9 July 2010

Wilfred Thesiger in Africa - A Centenary Exhibition

Wilfred Thesiger in Africa: A Centenary Exhibition
4 June 2010 – 5 June 2011, Pitt Rivers Museum, Oxford (United Kingdom)

©Pitt-Rivers Museum
Probably the greatest traveller of the twentieth century, and one of its greatest explorers, Sir Wilfred Thesiger (1910–2003) is most famous for his journeys in Arabia and his sojourns among the Marsh Arabs in Iraq. Yet fifty of Thesiger’s seventy years travelling, exploring and living in remote places were spent in East and North Africa. Born in Addis Ababa, where his father served as British Minister in charge of the Legation, he lived there until 1919, when his family returned to England. Longing to return to Ethiopia, in 1930 Thesiger received a personal invitation to Ras Tafari’s coronation as Emperor Haile Selassie, and his life of travel and adventure had begun.
©Pitt-Rivers Museum
This exhibition is the first to explore Thesiger’s lifelong relationship with Africa. He undertook river explorations, wartime service and travels in Ethiopia, political service in the Sudan, travels in the Atlas Mountains of Morocco, and numerous journeys on foot in Kenya and Tanzania. From 1978 Thesiger lived for nine months of each year in Maralal, Kenya, before retiring permanently to England in 1994. Wilfred Thesiger took over 17,000 photographs in Africa, around two-fifths of his entire photographic output, all of which he donated to the Pitt Rivers Museum.

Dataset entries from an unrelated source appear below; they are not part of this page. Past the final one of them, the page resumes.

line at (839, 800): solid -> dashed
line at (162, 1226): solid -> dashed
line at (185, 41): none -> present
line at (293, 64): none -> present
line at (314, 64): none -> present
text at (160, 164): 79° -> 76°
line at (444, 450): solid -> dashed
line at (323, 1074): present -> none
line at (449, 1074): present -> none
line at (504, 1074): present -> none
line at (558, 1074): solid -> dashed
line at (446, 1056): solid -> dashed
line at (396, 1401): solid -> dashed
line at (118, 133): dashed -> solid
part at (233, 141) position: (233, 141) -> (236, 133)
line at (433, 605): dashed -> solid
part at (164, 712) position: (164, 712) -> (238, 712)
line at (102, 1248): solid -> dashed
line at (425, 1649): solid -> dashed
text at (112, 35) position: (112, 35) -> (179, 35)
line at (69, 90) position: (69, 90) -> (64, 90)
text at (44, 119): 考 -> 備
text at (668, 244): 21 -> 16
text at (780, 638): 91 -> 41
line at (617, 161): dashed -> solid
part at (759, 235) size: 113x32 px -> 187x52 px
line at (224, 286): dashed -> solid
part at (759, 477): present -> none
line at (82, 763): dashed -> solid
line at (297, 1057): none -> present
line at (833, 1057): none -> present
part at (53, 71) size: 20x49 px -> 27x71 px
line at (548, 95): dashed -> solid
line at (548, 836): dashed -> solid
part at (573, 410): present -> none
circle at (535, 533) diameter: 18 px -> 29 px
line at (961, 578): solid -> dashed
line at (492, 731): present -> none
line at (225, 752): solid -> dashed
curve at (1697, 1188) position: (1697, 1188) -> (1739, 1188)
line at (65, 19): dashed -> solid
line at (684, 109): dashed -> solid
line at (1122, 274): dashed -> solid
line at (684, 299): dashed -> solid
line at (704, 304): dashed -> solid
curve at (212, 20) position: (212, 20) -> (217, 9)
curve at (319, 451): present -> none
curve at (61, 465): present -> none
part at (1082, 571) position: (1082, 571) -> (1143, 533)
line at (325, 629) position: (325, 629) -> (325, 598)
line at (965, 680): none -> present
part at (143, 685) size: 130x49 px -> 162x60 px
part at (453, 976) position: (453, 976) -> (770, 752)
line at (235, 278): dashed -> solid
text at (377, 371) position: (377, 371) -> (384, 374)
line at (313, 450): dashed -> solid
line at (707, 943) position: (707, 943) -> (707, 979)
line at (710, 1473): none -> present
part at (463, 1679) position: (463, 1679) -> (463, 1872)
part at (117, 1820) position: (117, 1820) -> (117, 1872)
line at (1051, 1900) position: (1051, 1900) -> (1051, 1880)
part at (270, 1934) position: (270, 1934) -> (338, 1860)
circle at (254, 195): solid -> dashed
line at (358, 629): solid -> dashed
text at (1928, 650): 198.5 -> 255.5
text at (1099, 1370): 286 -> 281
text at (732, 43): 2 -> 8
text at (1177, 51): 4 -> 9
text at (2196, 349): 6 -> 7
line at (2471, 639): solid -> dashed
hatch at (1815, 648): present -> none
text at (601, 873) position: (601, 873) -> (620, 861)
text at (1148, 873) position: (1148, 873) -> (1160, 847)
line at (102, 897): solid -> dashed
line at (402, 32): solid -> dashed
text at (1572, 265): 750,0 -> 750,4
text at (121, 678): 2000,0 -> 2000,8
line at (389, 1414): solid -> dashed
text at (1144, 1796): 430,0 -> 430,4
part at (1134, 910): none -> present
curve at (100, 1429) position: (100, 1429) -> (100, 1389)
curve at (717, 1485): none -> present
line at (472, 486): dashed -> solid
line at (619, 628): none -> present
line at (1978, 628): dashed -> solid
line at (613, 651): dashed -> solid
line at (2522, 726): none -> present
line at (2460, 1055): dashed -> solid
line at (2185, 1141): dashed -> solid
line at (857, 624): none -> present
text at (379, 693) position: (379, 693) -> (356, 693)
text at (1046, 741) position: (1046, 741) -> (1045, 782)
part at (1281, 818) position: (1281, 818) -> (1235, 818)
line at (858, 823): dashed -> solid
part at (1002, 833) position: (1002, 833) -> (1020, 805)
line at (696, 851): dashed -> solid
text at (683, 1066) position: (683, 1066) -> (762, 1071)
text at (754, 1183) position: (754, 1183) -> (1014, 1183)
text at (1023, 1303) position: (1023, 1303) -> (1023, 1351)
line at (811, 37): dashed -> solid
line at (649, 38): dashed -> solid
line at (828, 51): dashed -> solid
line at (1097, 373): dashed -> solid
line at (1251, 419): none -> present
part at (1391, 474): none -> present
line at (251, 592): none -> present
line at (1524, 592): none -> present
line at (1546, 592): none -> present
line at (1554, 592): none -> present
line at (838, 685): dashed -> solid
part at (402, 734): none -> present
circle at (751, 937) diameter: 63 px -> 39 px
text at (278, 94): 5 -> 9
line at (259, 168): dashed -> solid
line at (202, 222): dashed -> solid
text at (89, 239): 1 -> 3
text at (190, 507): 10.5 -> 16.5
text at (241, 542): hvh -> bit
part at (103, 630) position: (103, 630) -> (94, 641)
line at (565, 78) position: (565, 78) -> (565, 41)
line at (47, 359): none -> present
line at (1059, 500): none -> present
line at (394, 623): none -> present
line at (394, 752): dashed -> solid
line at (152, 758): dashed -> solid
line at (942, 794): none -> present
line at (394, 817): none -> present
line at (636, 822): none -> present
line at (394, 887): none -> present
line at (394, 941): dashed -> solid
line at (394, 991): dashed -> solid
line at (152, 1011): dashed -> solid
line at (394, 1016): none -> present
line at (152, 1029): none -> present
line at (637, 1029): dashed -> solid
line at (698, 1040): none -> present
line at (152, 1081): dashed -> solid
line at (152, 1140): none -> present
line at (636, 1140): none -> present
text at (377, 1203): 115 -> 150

Spanning fifty years, the photographs exhibited here document his development as a photographer, in particular as a portraitist. ‘Ever since my time in Northern Darfur,’ Thesiger wrote, ‘it has been people, not places, not hunting, not even exploration, that have mattered to me most.’ Although also known for his romantic landscape images, Thesiger saw these as secondary, ‘a setting for my portraits of the inhabitants’.
This exhibition is also a celebration of the people Thesiger photographed and the diverse cultures they represent. From the Afar (Danakil), Konso and Boran of Ethiopia, the Nuer and Dinka of Sudan, the Berbers of Morocco, and the Samburu and Maasai of Kenya and Tanzania, this exhibition offers historical glimpses of some of the most fascinating cultures and places on the African continent.